[Exercise data — start]

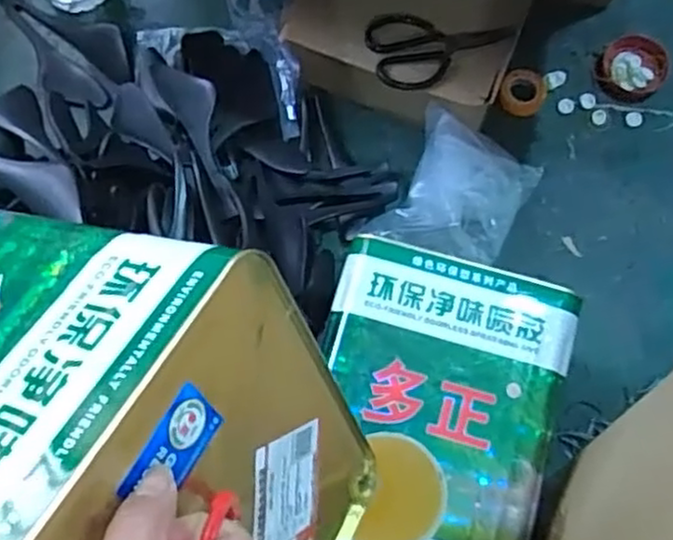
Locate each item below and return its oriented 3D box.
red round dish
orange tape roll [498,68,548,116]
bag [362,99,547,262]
[{"bbox_3d":[0.411,-0.279,0.992,0.089,0.022,0.102,41,79,10],"label":"red round dish"},{"bbox_3d":[0.256,-0.244,0.986,0.060,0.024,0.064,0,75,0],"label":"orange tape roll"},{"bbox_3d":[0.162,-0.100,0.913,0.166,0.076,0.169,25,77,7],"label":"bag"}]

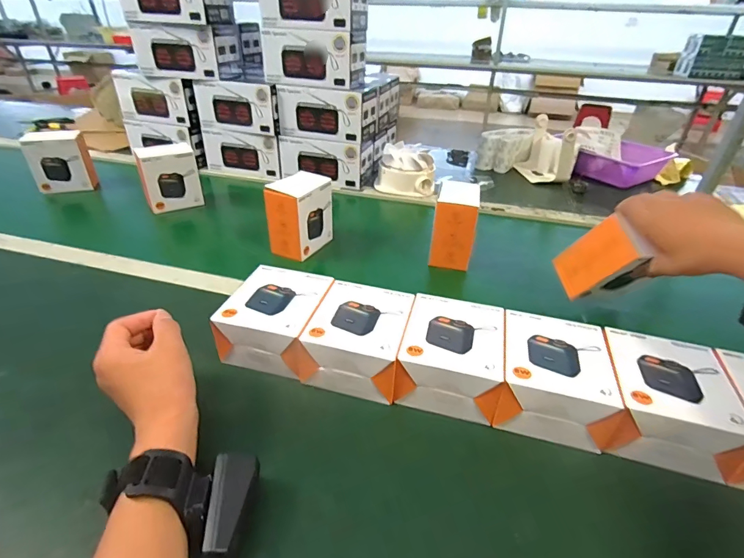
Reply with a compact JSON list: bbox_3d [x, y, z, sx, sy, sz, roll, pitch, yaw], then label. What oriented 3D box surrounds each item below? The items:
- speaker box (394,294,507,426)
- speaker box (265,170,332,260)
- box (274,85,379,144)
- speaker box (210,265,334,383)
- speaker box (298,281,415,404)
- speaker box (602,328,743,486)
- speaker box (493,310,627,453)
[{"bbox_3d":[0.089,0.082,0.425,0.108,0.063,0.113,10,34,12],"label":"speaker box"},{"bbox_3d":[-0.119,-0.107,0.669,0.068,0.117,0.097,18,37,23],"label":"speaker box"},{"bbox_3d":[-0.096,-0.366,0.877,0.200,0.098,0.096,8,34,10],"label":"box"},{"bbox_3d":[-0.108,0.045,0.463,0.098,0.063,0.110,10,34,12],"label":"speaker box"},{"bbox_3d":[-0.011,0.066,0.442,0.102,0.063,0.117,9,34,11],"label":"speaker box"},{"bbox_3d":[0.276,0.116,0.385,0.099,0.065,0.116,11,34,13],"label":"speaker box"},{"bbox_3d":[0.183,0.099,0.402,0.106,0.063,0.113,10,34,12],"label":"speaker box"}]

[Exercise data — finish]

__Task prompt__
The line with "- speaker box (265,170,332,260)" through the last line of the data: write these out exactly, and no others.

__Result of this task__
- speaker box (265,170,332,260)
- box (274,85,379,144)
- speaker box (210,265,334,383)
- speaker box (298,281,415,404)
- speaker box (602,328,743,486)
- speaker box (493,310,627,453)
[{"bbox_3d":[0.089,0.082,0.425,0.108,0.063,0.113,10,34,12],"label":"speaker box"},{"bbox_3d":[-0.119,-0.107,0.669,0.068,0.117,0.097,18,37,23],"label":"speaker box"},{"bbox_3d":[-0.096,-0.366,0.877,0.200,0.098,0.096,8,34,10],"label":"box"},{"bbox_3d":[-0.108,0.045,0.463,0.098,0.063,0.110,10,34,12],"label":"speaker box"},{"bbox_3d":[-0.011,0.066,0.442,0.102,0.063,0.117,9,34,11],"label":"speaker box"},{"bbox_3d":[0.276,0.116,0.385,0.099,0.065,0.116,11,34,13],"label":"speaker box"},{"bbox_3d":[0.183,0.099,0.402,0.106,0.063,0.113,10,34,12],"label":"speaker box"}]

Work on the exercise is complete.